A headless figure leans out of the first-floor window of a light-colored stone building from which two iron bars have been detatched, his blood spurting to the ground. A figure bends to collect the head while another looks away to sheath a long sword. From right, a robed man beholds the guesome scene.

The Beheading of Saint John the Baptist

Giovanni di Paolo

c. 1455

This is one of six paintings illustrating scenes from the life of Saint John the Baptist, a prophet considered a forerunner of Jesus. They were originally part of a group of 12 that possibly formed the doors of a reliquary shrine to the saint. The first painting depicts John twice, leaving civilization—marked by ornate buildings and manicured agricultural fields—and entering the wilderness to become a hermit.

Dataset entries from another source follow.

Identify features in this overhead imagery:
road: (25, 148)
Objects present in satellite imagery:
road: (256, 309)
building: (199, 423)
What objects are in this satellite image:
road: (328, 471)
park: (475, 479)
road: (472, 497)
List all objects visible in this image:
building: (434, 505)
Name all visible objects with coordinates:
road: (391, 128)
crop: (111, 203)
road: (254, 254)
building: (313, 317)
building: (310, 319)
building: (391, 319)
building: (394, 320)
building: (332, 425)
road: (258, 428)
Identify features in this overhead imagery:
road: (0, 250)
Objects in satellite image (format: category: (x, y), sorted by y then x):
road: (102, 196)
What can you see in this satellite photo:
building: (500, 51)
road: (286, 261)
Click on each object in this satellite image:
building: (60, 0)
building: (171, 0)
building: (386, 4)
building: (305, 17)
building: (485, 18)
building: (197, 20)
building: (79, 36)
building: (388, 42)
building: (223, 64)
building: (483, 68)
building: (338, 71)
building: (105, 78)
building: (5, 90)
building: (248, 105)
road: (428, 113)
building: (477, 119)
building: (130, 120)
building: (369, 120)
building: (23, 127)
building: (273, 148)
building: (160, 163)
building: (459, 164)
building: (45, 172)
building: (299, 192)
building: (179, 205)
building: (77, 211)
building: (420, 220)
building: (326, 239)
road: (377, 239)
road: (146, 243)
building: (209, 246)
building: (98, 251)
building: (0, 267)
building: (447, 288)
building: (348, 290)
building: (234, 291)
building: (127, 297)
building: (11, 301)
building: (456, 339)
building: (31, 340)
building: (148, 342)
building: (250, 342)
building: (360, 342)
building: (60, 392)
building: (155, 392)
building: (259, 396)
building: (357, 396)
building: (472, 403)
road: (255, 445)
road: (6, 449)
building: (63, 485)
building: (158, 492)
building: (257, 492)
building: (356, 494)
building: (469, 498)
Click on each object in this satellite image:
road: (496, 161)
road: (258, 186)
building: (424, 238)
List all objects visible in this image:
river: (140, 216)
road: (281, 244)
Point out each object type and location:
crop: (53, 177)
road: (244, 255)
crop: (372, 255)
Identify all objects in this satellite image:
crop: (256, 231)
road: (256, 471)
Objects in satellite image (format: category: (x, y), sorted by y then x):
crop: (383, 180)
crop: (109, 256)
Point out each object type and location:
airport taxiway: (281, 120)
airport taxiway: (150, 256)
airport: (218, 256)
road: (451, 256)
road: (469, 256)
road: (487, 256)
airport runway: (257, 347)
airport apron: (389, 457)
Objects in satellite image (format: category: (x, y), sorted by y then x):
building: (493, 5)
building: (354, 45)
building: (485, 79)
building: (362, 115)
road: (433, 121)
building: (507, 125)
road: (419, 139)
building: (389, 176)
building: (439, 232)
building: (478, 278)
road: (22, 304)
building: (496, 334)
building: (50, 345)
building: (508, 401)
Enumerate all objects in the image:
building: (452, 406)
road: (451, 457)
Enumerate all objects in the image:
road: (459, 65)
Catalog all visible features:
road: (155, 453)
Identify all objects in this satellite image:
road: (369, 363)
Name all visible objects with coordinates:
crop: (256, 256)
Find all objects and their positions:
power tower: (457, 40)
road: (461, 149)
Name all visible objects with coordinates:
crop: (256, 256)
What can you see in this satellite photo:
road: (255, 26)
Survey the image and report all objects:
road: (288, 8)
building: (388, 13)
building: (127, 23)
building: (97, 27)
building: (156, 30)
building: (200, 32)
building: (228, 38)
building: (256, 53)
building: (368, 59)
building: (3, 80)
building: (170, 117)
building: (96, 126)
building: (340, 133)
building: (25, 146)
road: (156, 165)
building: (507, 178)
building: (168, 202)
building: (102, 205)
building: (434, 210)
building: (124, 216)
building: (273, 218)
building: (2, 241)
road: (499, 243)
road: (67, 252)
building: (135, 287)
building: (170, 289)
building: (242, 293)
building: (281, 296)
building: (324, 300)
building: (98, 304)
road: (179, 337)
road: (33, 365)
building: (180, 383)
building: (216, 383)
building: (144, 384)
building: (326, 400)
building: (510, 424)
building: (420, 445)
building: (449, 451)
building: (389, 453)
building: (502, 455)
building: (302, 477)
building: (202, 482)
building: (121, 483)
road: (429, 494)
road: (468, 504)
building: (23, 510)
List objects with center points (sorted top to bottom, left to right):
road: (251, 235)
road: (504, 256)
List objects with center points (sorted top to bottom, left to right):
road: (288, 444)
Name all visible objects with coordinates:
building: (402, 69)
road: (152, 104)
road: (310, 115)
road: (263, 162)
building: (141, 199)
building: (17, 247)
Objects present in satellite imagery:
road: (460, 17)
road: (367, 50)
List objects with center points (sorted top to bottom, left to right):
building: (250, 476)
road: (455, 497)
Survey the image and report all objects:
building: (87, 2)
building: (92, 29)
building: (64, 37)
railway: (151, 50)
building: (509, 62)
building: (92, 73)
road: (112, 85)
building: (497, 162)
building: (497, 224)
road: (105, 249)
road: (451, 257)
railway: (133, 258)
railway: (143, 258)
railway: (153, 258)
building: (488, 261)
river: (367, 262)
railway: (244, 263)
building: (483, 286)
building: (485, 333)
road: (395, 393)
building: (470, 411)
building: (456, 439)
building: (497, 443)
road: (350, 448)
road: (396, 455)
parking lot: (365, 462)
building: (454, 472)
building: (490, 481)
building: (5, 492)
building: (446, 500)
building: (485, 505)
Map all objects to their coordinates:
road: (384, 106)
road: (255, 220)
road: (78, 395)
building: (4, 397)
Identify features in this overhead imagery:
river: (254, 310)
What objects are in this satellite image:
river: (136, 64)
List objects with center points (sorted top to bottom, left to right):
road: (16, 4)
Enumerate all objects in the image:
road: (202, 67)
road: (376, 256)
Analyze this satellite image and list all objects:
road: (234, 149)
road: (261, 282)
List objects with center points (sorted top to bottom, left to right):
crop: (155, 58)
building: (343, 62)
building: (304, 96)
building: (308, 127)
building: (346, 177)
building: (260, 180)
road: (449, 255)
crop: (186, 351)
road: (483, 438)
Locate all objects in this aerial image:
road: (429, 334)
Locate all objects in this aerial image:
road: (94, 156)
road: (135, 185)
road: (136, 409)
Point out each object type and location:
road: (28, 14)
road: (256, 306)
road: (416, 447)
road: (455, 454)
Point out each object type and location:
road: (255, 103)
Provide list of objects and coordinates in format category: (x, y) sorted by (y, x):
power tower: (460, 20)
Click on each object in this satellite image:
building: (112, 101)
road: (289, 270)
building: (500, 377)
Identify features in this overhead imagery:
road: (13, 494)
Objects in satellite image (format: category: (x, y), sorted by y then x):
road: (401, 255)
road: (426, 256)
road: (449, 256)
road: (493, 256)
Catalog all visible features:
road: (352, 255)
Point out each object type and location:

In the next scene, John wears a hair shirt, symbolizing his ascetic life in the wilderness, as he announces that Jesus, at his right, is the savior prophesied as the agnus dei, the Lamb of God.The following three panels depict John the Baptist’s imprisonment and execution at the hands of Herod, ruler of Galilee. According to one version of the story, Herod—seen in blue at the head of the table in the fourth panel from the left—was so taken by his stepdaughter Salome’s dancing that he reluctantly obliged when she requested John’s beheading (visualized gruesomely in the fifth panel). Giovanni di Paolo related the Baptist’s complex biography with expressive figures represented multiple times to indicate their movement through highly imaginative and stylized settings.

Title The Beheading of Saint John the Baptist
Artist Giovanni di Paolo
Date c. 1455
Medium Tempera on panel
Style Renaissance
Dimensions 68.6 × 39.1 cm (27 × 15 3/8 in.)